Poker-AI.org

Re: CFRM nodes with p=0

2015-10-25T19:21:14+00:00

Thank you poor homeless guy for this link, it is really interesting. It describes exactly the kind of optimization I was looking for.

I will give the average strategy sampling a try when I have the time. I glanced through the paper, intuitively I think it should also be possible to skip moves with negative regret when p=0, but not always (as I tested), but with some non-zero probability, I will also retest this some time.

Statistics: Posted by eiisolver — Sun Oct 25, 2015 7:21 pm

Re: CFRM nodes with p=0

2015-10-24T21:27:02+00:00

You can't ignore them completely, but you don't necessarily have to traverse them every time.

Average strategy sampling sort of does this:
viewtopic.php?f=24&t=5

Statistics: Posted by somehomelessguy — Sat Oct 24, 2015 9:27 pm

Re: CFRM nodes with p=0

2015-10-17T13:33:34+00:00

Update: I tried this in an experiment (heads up no limit) and it did not work out.

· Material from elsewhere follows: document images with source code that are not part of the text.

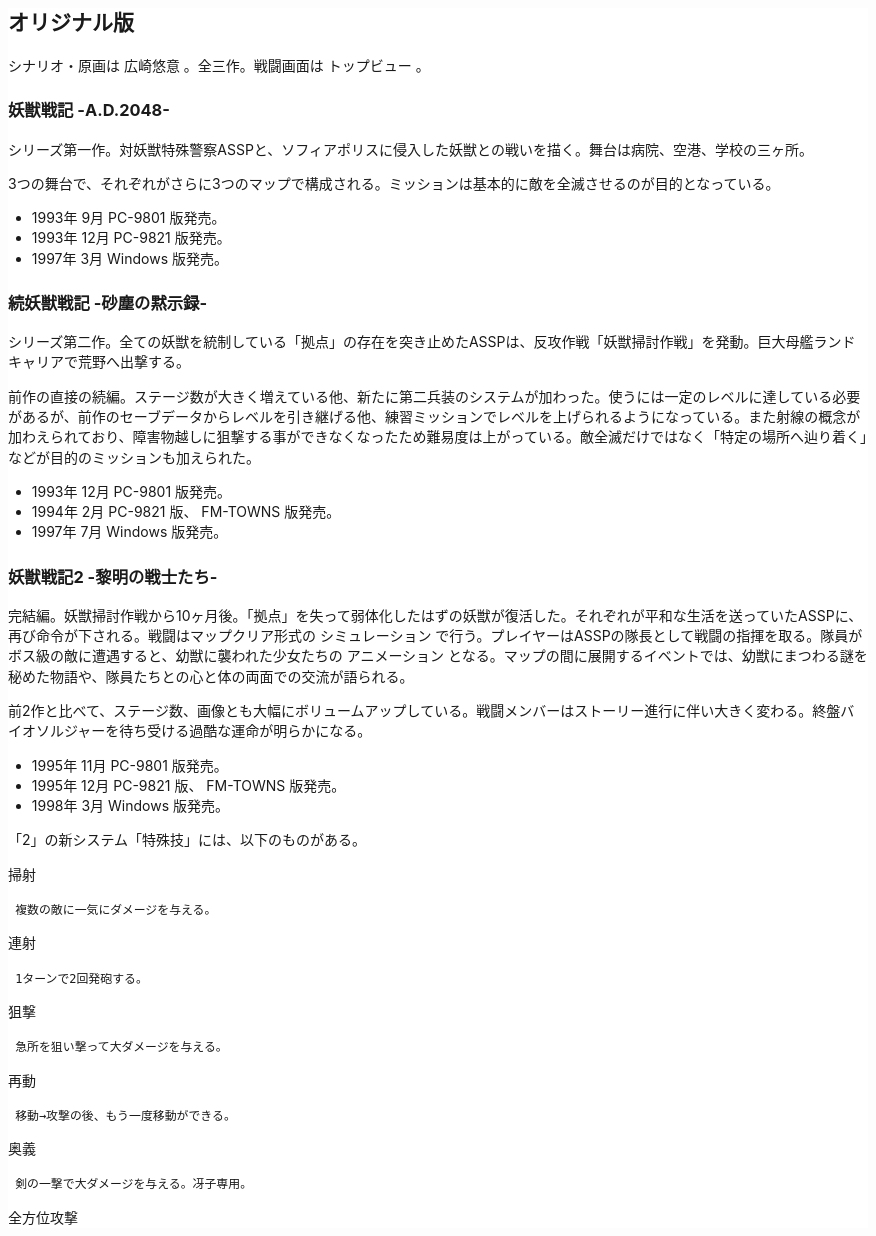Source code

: ##  オリジナル版  

シナリオ・原画は  広崎悠意  。全三作。戦闘画面は  トップビュー  。

###  妖獣戦記 -A.D.2048-  

シリーズ第一作。対妖獣特殊警察ASSPと、ソフィアポリスに侵入した妖獣との戦いを描く。舞台は病院、空港、学校の三ヶ所。

3つの舞台で、それぞれがさらに3つのマップで構成される。ミッションは基本的に敵を全滅させるのが目的となっている。

  * 1993年  9月  PC-9801  版発売。 
  * 1993年  12月  PC-9821  版発売。 
  * 1997年  3月  Windows  版発売。 

###  続妖獣戦記 -砂塵の黙示録-  

シリーズ第二作。全ての妖獣を統制している「拠点」の存在を突き止めたASSPは、反攻作戦「妖獣掃討作戦」を発動。巨大母艦ランドキャリアで荒野へ出撃する。

前作の直接の続編。ステージ数が大きく増えている他、新たに第二兵装のシステムが加わった。使うには一定のレベルに達している必要があるが、前作のセーブデータからレベルを引き継げる他、練習ミッションでレベルを上げられるようになっている。また射線の概念が加わえられており、障害物越しに狙撃する事ができなくなったため難易度は上がっている。敵全滅だけではなく「特定の場所へ辿り着く」などが目的のミッションも加えられた。

  * 1993年  12月  PC-9801  版発売。 
  * 1994年  2月  PC-9821  版、  FM-TOWNS  版発売。 
  * 1997年  7月  Windows  版発売。 

###  妖獣戦記2 -黎明の戦士たち-  

完結編。妖獣掃討作戦から10ヶ月後。「拠点」を失って弱体化したはずの妖獣が復活した。それぞれが平和な生活を送っていたASSPに、再び命令が下される。戦闘はマップクリア形式の
シミュレーション  で行う。プレイヤーはASSPの隊長として戦闘の指揮を取る。隊員がボス級の敵に遭遇すると、幼獣に襲われた少女たちの  アニメーション
となる。マップの間に展開するイベントでは、幼獣にまつわる謎を秘めた物語や、隊員たちとの心と体の両面での交流が語られる。  

前2作と比べて、ステージ数、画像とも大幅にボリュームアップしている。戦闘メンバーはストーリー進行に伴い大きく変わる。終盤バイオソルジャーを待ち受ける過酷な運命が明らかになる。

  * 1995年  11月  PC-9801  版発売。 
  * 1995年  12月  PC-9821  版、  FM-TOWNS  版発売。 
  * 1998年  3月  Windows  版発売。 

「2」の新システム「特殊技」には、以下のものがある。

掃射

     複数の敵に一気にダメージを与える。 
連射

     1ターンで2回発砲する。 
狙撃

     急所を狙い撃って大ダメージを与える。 
再動

     移動→攻撃の後、もう一度移動ができる。 
奥義

     剣の一撃で大ダメージを与える。冴子専用。 
全方位攻撃

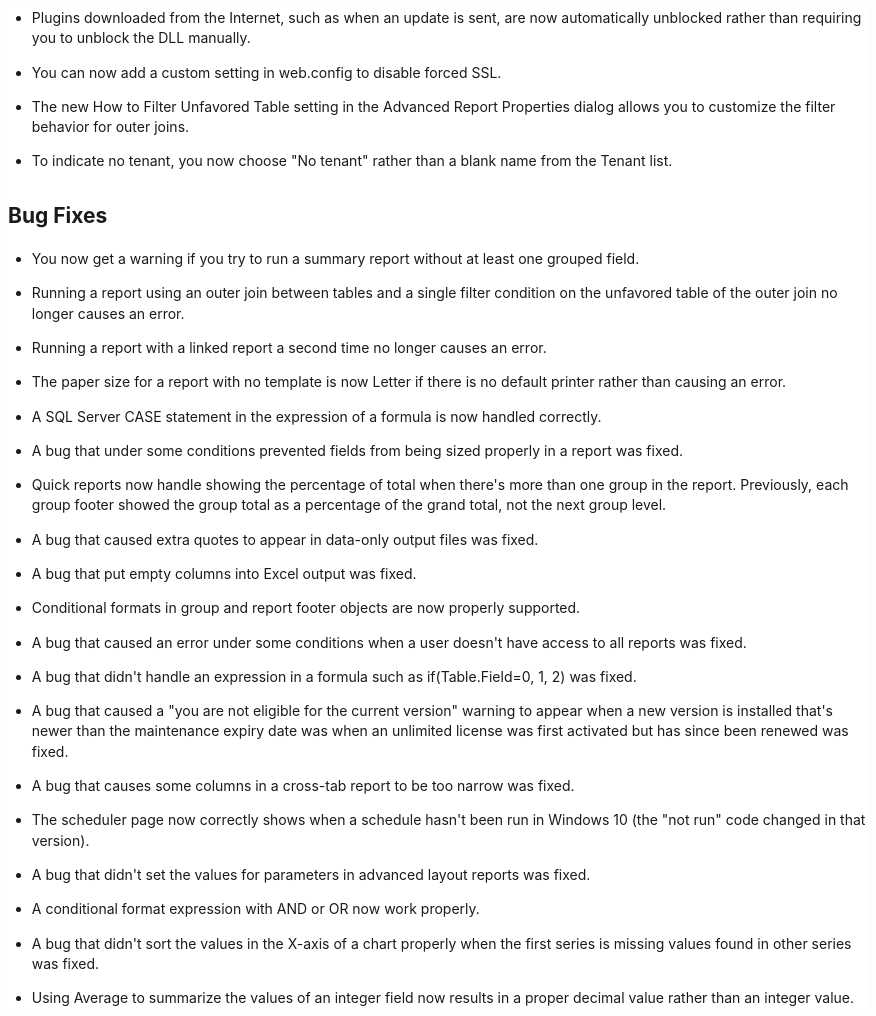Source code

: * Plugins downloaded from the Internet, such as when an update is sent, are now automatically unblocked rather than requiring you to unblock the DLL manually.

* You can now add a custom setting in web.config to disable forced SSL.

* The new How to Filter Unfavored Table setting in the Advanced Report Properties dialog allows you to customize the filter behavior for outer joins.

* To indicate no tenant, you now choose "No tenant" rather than a blank name from the Tenant list.

## Bug Fixes

* You now get a warning if you try to run a summary report without at least one grouped field.

* Running a report using an outer join between tables and a single filter condition on the unfavored table of the outer join no longer causes an error.

* Running a report with a linked report a second time no longer causes an error.

* The paper size for a report with no template is now Letter if there is no default printer rather than causing an error.

* A SQL Server CASE statement in the expression of a formula is now handled correctly.

* A bug that under some conditions prevented fields from being sized properly in a report was fixed.

* Quick reports now handle showing the percentage of total when there's more than one group in the report. Previously, each group footer showed the group total as a percentage of the grand total, not the next group level.

* A bug that caused extra quotes to appear in data-only output files was fixed.

* A bug that put empty columns into Excel output was fixed.

* Conditional formats in group and report footer objects are now properly supported.

* A bug that caused an error under some conditions when a user doesn't have access to all reports was fixed.

* A bug that didn't handle an expression in a formula such as if(Table.Field=0, 1, 2) was fixed.

* A bug that caused a "you are not eligible for the current version" warning to appear when a new version is installed that's newer than the maintenance expiry date was when an unlimited license was first activated but has since been renewed was fixed.

* A bug that causes some columns in a cross-tab report to be too narrow was fixed.

* The scheduler page now correctly shows when a schedule hasn't been run in Windows 10 (the "not run" code changed in that version).

* A bug that didn't set the values for parameters in advanced layout reports was fixed.

* A conditional format expression with AND or OR now work properly.

* A bug that didn't sort the values in the X-axis of a chart properly when the first series is missing values found in other series was fixed.

* Using Average to summarize the values of an integer field now results in a proper decimal value rather than an integer value.
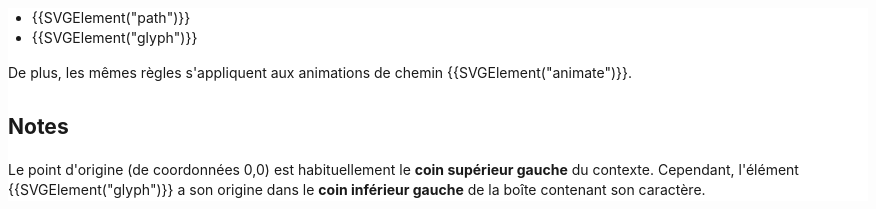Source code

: - {{SVGElement("path")}}
- {{SVGElement("glyph")}}

De plus, les mêmes règles s'appliquent aux animations de chemin {{SVGElement("animate")}}.

## Notes

Le point d'origine (de coordonnées 0,0) est habituellement le **coin supérieur gauche** du contexte. Cependant, l'élément {{SVGElement("glyph")}} a son origine dans le **coin inférieur gauche** de la boîte contenant son caractère.
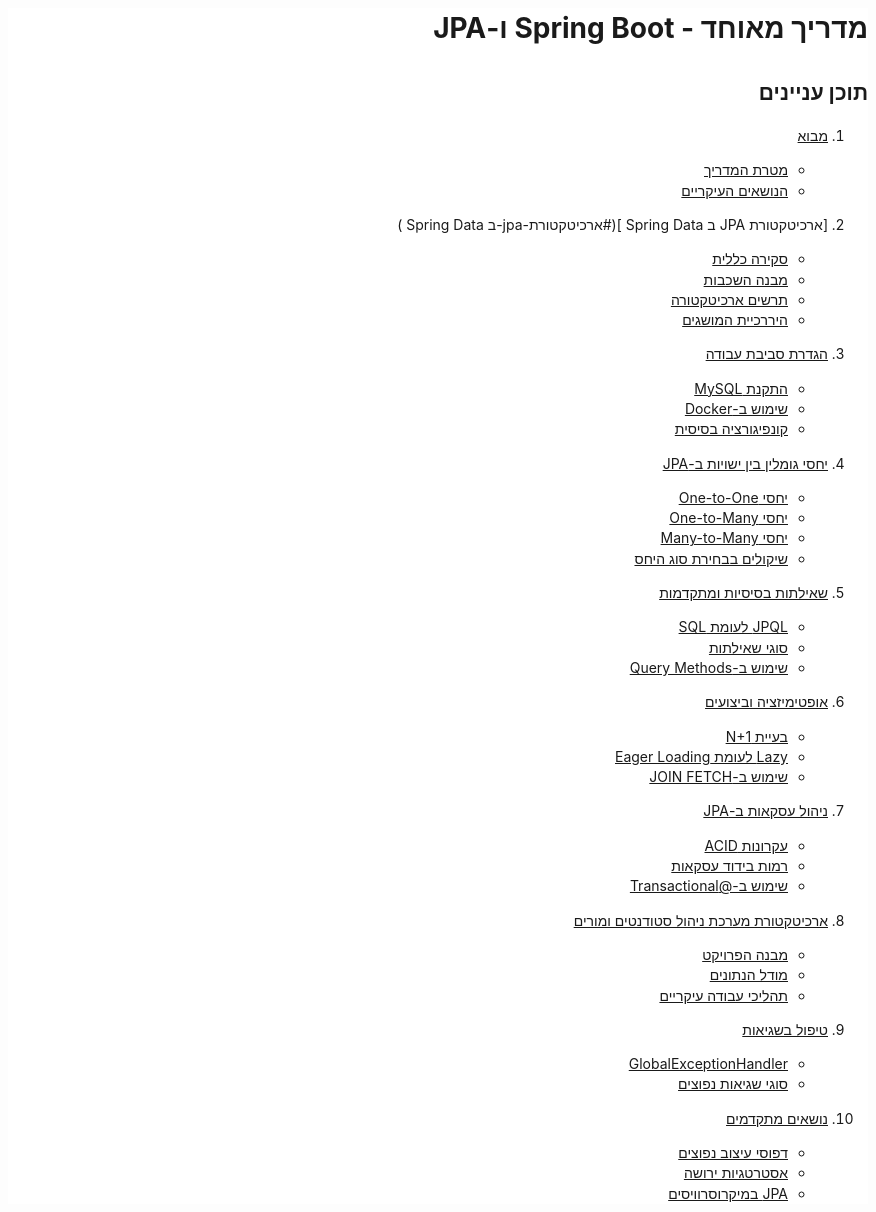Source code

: <div dir="rtl">

# מדריך מאוחד - Spring Boot ו-JPA

## תוכן עניינים

1. [מבוא](#מבוא)
    - [מטרת המדריך](#מטרת-המדריך)
    - [הנושאים העיקריים](#הנושאים-העיקריים)

2. [ארכיטקטורת JPA ב Spring Data ](#ארכיטקטורת-jpa-ב Spring Data )
    - [סקירה כללית](#סקירה-כללית)
    - [מבנה השכבות](#מבנה-השכבות)
    - [תרשים ארכיטקטורה](#תרשים-ארכיטקטורה)
    - [היררכיית המושגים](#היררכיית-המושגים)

3. [הגדרת סביבת עבודה](#הגדרת-סביבת-עבודה)
    - [התקנת MySQL](#התקנת-mysql)
    - [שימוש ב-Docker](#שימוש-ב-docker)
    - [קונפיגורציה בסיסית](#קונפיגורציה-בסיסית)

4. [יחסי גומלין בין ישויות ב-JPA](#יחסי-גומלין-בין-ישויות-ב-jpa)
    - [יחסי One-to-One](#יחסי-one-to-one)
    - [יחסי One-to-Many](#יחסי-one-to-many)
    - [יחסי Many-to-Many](#יחסי-many-to-many)
    - [שיקולים בבחירת סוג היחס](#שיקולים-בבחירת-סוג-היחס)

5. [שאילתות בסיסיות ומתקדמות](#שאילתות-בסיסיות-ומתקדמות)
    - [JPQL לעומת SQL](#jpql-לעומת-sql)
    - [סוגי שאילתות](#סוגי-שאילתות)
    - [שימוש ב-Query Methods](#שימוש-ב-query-methods)

6. [אופטימיזציה וביצועים](#אופטימיזציה-וביצועים)
    - [בעיית N+1](#בעיית-n1)
    - [Lazy לעומת Eager Loading](#lazy-לעומת-eager-loading)
    - [שימוש ב-JOIN FETCH](#שימוש-ב-join-fetch)

7. [ניהול עסקאות ב-JPA](#ניהול-עסקאות-ב-jpa)
    - [עקרונות ACID](#עקרונות-acid)
    - [רמות בידוד עסקאות](#רמות-בידוד-עסקאות)
    - [שימוש ב-@Transactional](#שימוש-ב-transactional)

8. [ארכיטקטורת מערכת ניהול סטודנטים ומורים](#ארכיטקטורת-מערכת-ניהול-סטודנטים-ומורים)
    - [מבנה הפרויקט](#מבנה-הפרויקט)
    - [מודל הנתונים](#מודל-הנתונים)
    - [תהליכי עבודה עיקריים](#תהליכי-עבודה-עיקריים)

9. [טיפול בשגיאות](#טיפול-בשגיאות)
    - [GlobalExceptionHandler](#globalexceptionhandler)
    - [סוגי שגיאות נפוצים](#סוגי-שגיאות-נפוצים)

10. [נושאים מתקדמים](#נושאים-מתקדמים)
    - [דפוסי עיצוב נפוצים](#דפוסי-עיצוב-נפוצים)
    - [אסטרטגיות ירושה](#אסטרטגיות-ירושה)
    - [JPA במיקרוסרוויסים](#jpa-במיקרוסרוויסים)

The algorithm converged quickly to an equilibrium. At first glance the obtained strategy look promising. But upon closer inspection I found fold probability for 44 as first action to be 100%, and there was no way the algorithm would ever be able to learn that a call or a raise would be better because regret values of sub nodes of call and/or raise, containing all pure strategies, would never update their regret values due to my "optimization".

So the obtained equilibrium was certainly not (close to) a Nash-equilibrium...

Statistics: Posted by eiisolver — Sat Oct 17, 2015 1:33 pm

CFRM nodes with p=0

2015-09-29T18:31:04+00:00

Hi, I am trying to learn CFRM and I am playing with external sampling. My code for bet nodes looks something like (inspired by amax code, which was very helpful):

Code:

   public double betNode(GameState state, double p, double op) {
      if (player == trainPlayer) {
         Node node = nodeMap.getNode(state, trainPlayer);
         double[] strategy = node.getRegretBasedStrategy(possibleActions);
         double factor = (1.0 / op) * p;
         node.updateCumulativeStrategy(strategy, factor);// DOES NOTHING IF p = 0!
         double[] u = new double[NUM_ACTIONS];
         double ev = 0;
         for (int i : possibleActions) {
            state.playerAction(i);
            u[i] = node(state, p * strategy[i], op);
            state.undo();
            ev += u[i] * strategy[i];
         }
         node.updateRegrets(u, ev, possibleActions);
         return ev;
      } else {
         playerStrategies[player].getStrategy(state, scratchStrategy);
         int action = Node.sampleStrategy(rnd, scratchStrategy);
         state.playerAction(action);
         double result = node(state, p, op * scratchStrategy[action]);
         state.undo();
         return result;
      }
   }

Suppose we get at infoset A, trained player is faced with a big raise and has extremely bad cards. The regret strategy says: 100% fold. All actions are tried, and when attempting a raise action, we sample an opponent reraise and we reach infoset B with trained player to move. Because the raise action at infoset A was not in A's regret strategy, parameter p is now zero. The regret strategy at B is (also) 100% fold.

Does it make any sense to evaluate other moves than fold at infoset B? Because p = 0, other moves don't contribute to B's EV, so the only merit would be to refine B's regret strategy in the hope that some time in the future B will be reached with p > 0. But isn't that a waste of time? Wouldn't it be better (leading faster to convergence) to concentrate efforts at moves in infosets reached with p>0? Or would skipping such moves lead to incorrect results? Or have I misunderstood something in the algorithm?

Statistics: Posted by eiisolver — Tue Sep 29, 2015 6:31 pm